Use one-tailed tests only when you have a strong theoretical reason to expect a specific direction before collecting data.

Calculating Effect Size

Statistical significance tells you whether an effect exists; effect size tells you whether it matters. Cohen’s d for paired samples quantifies the magnitude of change in standard deviation units.

# Manual calculation of Cohen's d for paired samples
mean_diff <- mean(reaction_data$difference)
sd_diff <- sd(reaction_data$difference)

cohens_d_manual <- mean_diff / sd_diff
cat("Cohen's d (manual):", round(cohens_d_manual, 3), "\n")

Cohen's d (manual): 0.704

The effsize package provides a cleaner approach with confidence intervals:

# Using effsize package
d_result <- cohen.d(
  reaction_data$before, 
  reaction_data$after, 
  paired = TRUE
)

print(d_result)

Cohen's d

d estimate: 0.7038691 (medium)
95 percent confidence interval:
    lower     upper 
0.2562986 1.1514396

Interpret Cohen’s d using these conventional thresholds:

Small: d ≈ 0.2
Medium: d ≈ 0.5
Large: d ≈ 0.8

Our d = 0.70 represents a medium-to-large effect—caffeine produced a meaningful improvement in reaction times, not just a statistically detectable one.

Reporting Results

For academic publications, follow APA format:

A paired-samples t-test revealed that reaction times were significantly faster after caffeine consumption (M = 319.93ms, SD = 40.12) compared to before (M = 350.00ms, SD = 45.00), t(29) = 3.85, p < .001, d = 0.70, 95% CI [13.92, 46.23].

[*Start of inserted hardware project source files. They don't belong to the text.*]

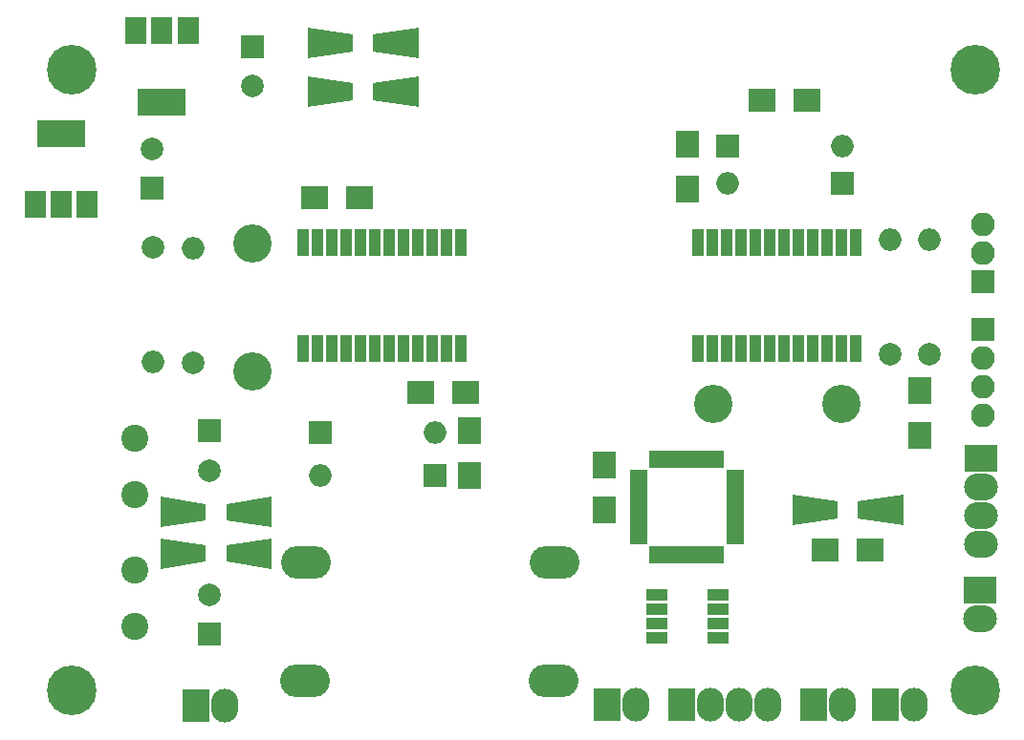
<source format=gts>
G04 #@! TF.FileFunction,Soldermask,Top*
%FSLAX46Y46*%
G04 Gerber Fmt 4.6, Leading zero omitted, Abs format (unit mm)*
G04 Created by KiCad (PCBNEW 4.0.2+dfsg1-stable) date sam. 06 janv. 2018 03:07:49 CET*
%MOMM*%
G01*
G04 APERTURE LIST*
%ADD10C,0.100000*%
%ADD11C,2.000000*%
%ADD12O,2.000000X2.000000*%
%ADD13R,2.400000X3.000000*%
%ADD14O,2.400000X3.000000*%
%ADD15R,1.000000X2.400000*%
%ADD16R,2.000000X2.000000*%
%ADD17R,2.400000X2.000000*%
%ADD18O,4.400000X2.900000*%
%ADD19R,2.100000X2.100000*%
%ADD20O,2.100000X2.100000*%
%ADD21R,3.000000X2.400000*%
%ADD22O,3.000000X2.400000*%
%ADD23R,2.100000X2.400000*%
%ADD24R,2.400000X2.100000*%
%ADD25R,1.000000X1.600000*%
%ADD26R,1.600000X1.000000*%
%ADD27C,2.400000*%
%ADD28R,4.200000X2.400000*%
%ADD29R,1.900000X2.400000*%
%ADD30R,1.950000X1.000000*%
%ADD31C,3.400000*%
%ADD32O,3.400000X3.400000*%
%ADD33C,4.400000*%
%ADD34R,2.000000X2.400000*%
G04 APERTURE END LIST*
D10*
D11*
X130500000Y-115250000D03*
D12*
X130500000Y-105090000D03*
D13*
X112014000Y-146304000D03*
D14*
X114554000Y-146304000D03*
X117094000Y-146304000D03*
X119634000Y-146304000D03*
D15*
X113515000Y-114700000D03*
X114785000Y-114700000D03*
X116055000Y-114700000D03*
X117325000Y-114700000D03*
X118595000Y-114700000D03*
X119865000Y-114700000D03*
X121135000Y-114700000D03*
X122405000Y-114700000D03*
X123675000Y-114700000D03*
X124945000Y-114700000D03*
X126215000Y-114700000D03*
X127485000Y-114700000D03*
X127485000Y-105300000D03*
X126215000Y-105300000D03*
X124945000Y-105300000D03*
X123675000Y-105300000D03*
X122405000Y-105300000D03*
X121135000Y-105300000D03*
X119865000Y-105300000D03*
X118595000Y-105300000D03*
X117325000Y-105300000D03*
X116055000Y-105300000D03*
X114785000Y-105300000D03*
X113515000Y-105300000D03*
D16*
X70256400Y-122002800D03*
D11*
X70256400Y-125502800D03*
D16*
X74027100Y-87949200D03*
D11*
X74027100Y-91449200D03*
D16*
X65113700Y-100472600D03*
D11*
X65113700Y-96972600D03*
D17*
X79534000Y-101346000D03*
X83534000Y-101346000D03*
D10*
G36*
X121846000Y-130382000D02*
X121846000Y-127682000D01*
X125846000Y-128282000D01*
X125846000Y-129782000D01*
X121846000Y-130382000D01*
X121846000Y-130382000D01*
G37*
G36*
X131646000Y-127682000D02*
X131646000Y-130382000D01*
X127646000Y-129782000D01*
X127646000Y-128282000D01*
X131646000Y-127682000D01*
X131646000Y-127682000D01*
G37*
G36*
X75715200Y-127866400D02*
X75715200Y-130566400D01*
X71715200Y-129966400D01*
X71715200Y-128466400D01*
X75715200Y-127866400D01*
X75715200Y-127866400D01*
G37*
G36*
X65915200Y-130566400D02*
X65915200Y-127866400D01*
X69915200Y-128466400D01*
X69915200Y-129966400D01*
X65915200Y-130566400D01*
X65915200Y-130566400D01*
G37*
G36*
X88720000Y-86280000D02*
X88720000Y-88980000D01*
X84720000Y-88380000D01*
X84720000Y-86880000D01*
X88720000Y-86280000D01*
X88720000Y-86280000D01*
G37*
G36*
X78920000Y-88980000D02*
X78920000Y-86280000D01*
X82920000Y-86880000D01*
X82920000Y-88380000D01*
X78920000Y-88980000D01*
X78920000Y-88980000D01*
G37*
G36*
X78920000Y-93298000D02*
X78920000Y-90598000D01*
X82920000Y-91198000D01*
X82920000Y-92698000D01*
X78920000Y-93298000D01*
X78920000Y-93298000D01*
G37*
G36*
X88720000Y-90598000D02*
X88720000Y-93298000D01*
X84720000Y-92698000D01*
X84720000Y-91198000D01*
X88720000Y-90598000D01*
X88720000Y-90598000D01*
G37*
D18*
X78766000Y-133711000D03*
X100766000Y-133711000D03*
D13*
X123698000Y-146304000D03*
D14*
X126238000Y-146304000D03*
D13*
X69037200Y-146354800D03*
D14*
X71577200Y-146354800D03*
D19*
X138750000Y-108750000D03*
D20*
X138750000Y-106210000D03*
X138750000Y-103670000D03*
D13*
X105410000Y-146304000D03*
D14*
X107950000Y-146304000D03*
D21*
X138430000Y-136144000D03*
D22*
X138430000Y-138684000D03*
D13*
X130048000Y-146304000D03*
D14*
X132588000Y-146304000D03*
D21*
X138582400Y-124460000D03*
D22*
X138582400Y-127000000D03*
X138582400Y-129540000D03*
X138582400Y-132080000D03*
D23*
X133096000Y-122396000D03*
X133096000Y-118396000D03*
D24*
X124746000Y-132588000D03*
X128746000Y-132588000D03*
D23*
X105156000Y-125000000D03*
X105156000Y-129000000D03*
D24*
X119158000Y-92710000D03*
X123158000Y-92710000D03*
D15*
X92485000Y-105300000D03*
X91215000Y-105300000D03*
X89945000Y-105300000D03*
X88675000Y-105300000D03*
X87405000Y-105300000D03*
X86135000Y-105300000D03*
X84865000Y-105300000D03*
X83595000Y-105300000D03*
X82325000Y-105300000D03*
X81055000Y-105300000D03*
X79785000Y-105300000D03*
X78515000Y-105300000D03*
X78515000Y-114700000D03*
X79785000Y-114700000D03*
X81055000Y-114700000D03*
X82325000Y-114700000D03*
X83595000Y-114700000D03*
X84865000Y-114700000D03*
X86135000Y-114700000D03*
X87405000Y-114700000D03*
X88675000Y-114700000D03*
X89945000Y-114700000D03*
X91215000Y-114700000D03*
X92485000Y-114700000D03*
D25*
X109700000Y-133000000D03*
X110500000Y-133000000D03*
X111300000Y-133000000D03*
X112100000Y-133000000D03*
X112900000Y-133000000D03*
X113700000Y-133000000D03*
X114500000Y-133000000D03*
X115300000Y-133000000D03*
D26*
X116750000Y-131550000D03*
X116750000Y-130750000D03*
X116750000Y-129950000D03*
X116750000Y-129150000D03*
X116750000Y-128350000D03*
X116750000Y-127550000D03*
X116750000Y-126750000D03*
X116750000Y-125950000D03*
D25*
X115300000Y-124500000D03*
X114500000Y-124500000D03*
X113700000Y-124500000D03*
X112900000Y-124500000D03*
X112100000Y-124500000D03*
X111300000Y-124500000D03*
X110500000Y-124500000D03*
X109700000Y-124500000D03*
D26*
X108250000Y-125950000D03*
X108250000Y-126750000D03*
X108250000Y-127550000D03*
X108250000Y-128350000D03*
X108250000Y-129150000D03*
X108250000Y-129950000D03*
X108250000Y-130750000D03*
X108250000Y-131550000D03*
D27*
X63645200Y-122637600D03*
X63645200Y-127637600D03*
D28*
X66027100Y-92849200D03*
D29*
X66027100Y-86549200D03*
X63727100Y-86549200D03*
X68327100Y-86549200D03*
D28*
X57086500Y-95617900D03*
D29*
X57086500Y-101917900D03*
X59386500Y-101917900D03*
X54786500Y-101917900D03*
D30*
X115222000Y-140335000D03*
X115222000Y-139065000D03*
X115222000Y-137795000D03*
X115222000Y-136525000D03*
X109822000Y-136525000D03*
X109822000Y-137795000D03*
X109822000Y-139065000D03*
X109822000Y-140335000D03*
D16*
X70256400Y-140036800D03*
D11*
X70256400Y-136536800D03*
D16*
X126238000Y-100076000D03*
D12*
X116078000Y-100076000D03*
D16*
X116078000Y-96774000D03*
D12*
X126238000Y-96774000D03*
D10*
G36*
X75715200Y-131524000D02*
X75715200Y-134224000D01*
X71715200Y-133624000D01*
X71715200Y-132124000D01*
X75715200Y-131524000D01*
X75715200Y-131524000D01*
G37*
G36*
X65915200Y-134224000D02*
X65915200Y-131524000D01*
X69915200Y-132124000D01*
X69915200Y-133624000D01*
X65915200Y-134224000D01*
X65915200Y-134224000D01*
G37*
D18*
X78715200Y-144144600D03*
X100715200Y-144144600D03*
D11*
X134000000Y-115250000D03*
D12*
X134000000Y-105090000D03*
D11*
X65250000Y-105750000D03*
D12*
X65250000Y-115910000D03*
D31*
X114808000Y-119634000D03*
D32*
X126208000Y-119634000D03*
D31*
X74015600Y-105359200D03*
D32*
X74015600Y-116759200D03*
D33*
X138000000Y-145000000D03*
X58000000Y-145000000D03*
X138000000Y-90000000D03*
X58000000Y-90000000D03*
D27*
X63645200Y-134349600D03*
X63645200Y-139349600D03*
D34*
X112522000Y-100552000D03*
X112522000Y-96552000D03*
D17*
X88932000Y-118618000D03*
X92932000Y-118618000D03*
D16*
X90170000Y-125984000D03*
D12*
X80010000Y-125984000D03*
D16*
X80010000Y-122174000D03*
D12*
X90170000Y-122174000D03*
D11*
X68750000Y-116000000D03*
D12*
X68750000Y-105840000D03*
D23*
X93218000Y-121952000D03*
X93218000Y-125952000D03*
D19*
X138684000Y-113030000D03*
D20*
X138684000Y-115570000D03*
X138684000Y-118110000D03*
X138684000Y-120650000D03*
M02*

</source>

For technical documentation, include the essential statistics and practical interpretation:

# Generate summary statistics for reporting
summary_stats <- reaction_data %>%
  summarise(
    n = n(),
    mean_before = mean(before),
    sd_before = sd(before),
    mean_after = mean(after),
    sd_after = sd(after),
    mean_diff = mean(difference),
    sd_diff = sd(difference)
  )

print(summary_stats)

When normality assumptions are violated (Shapiro-Wilk p < 0.05 or severe outliers), use the Wilcoxon signed-rank test instead:

# Non-parametric alternative
wilcox_result <- wilcox.test(
  reaction_data$before, 
  reaction_data$after, 
  paired = TRUE
)

print(wilcox_result)

	Wilcoxon signed rank test with continuity correction

data:  reaction_data$before and reaction_data$after
V = 385, p-value = 0.001039
alternative hypothesis: true location shift is not equal to 0

The Wilcoxon test makes fewer assumptions but has less statistical power. Use it when your data genuinely violate normality, not as a default choice.

The paired t-test remains one of the most useful tools in your statistical toolkit. Master its assumptions, report effect sizes alongside p-values, and your analyses will be both statistically sound and practically meaningful.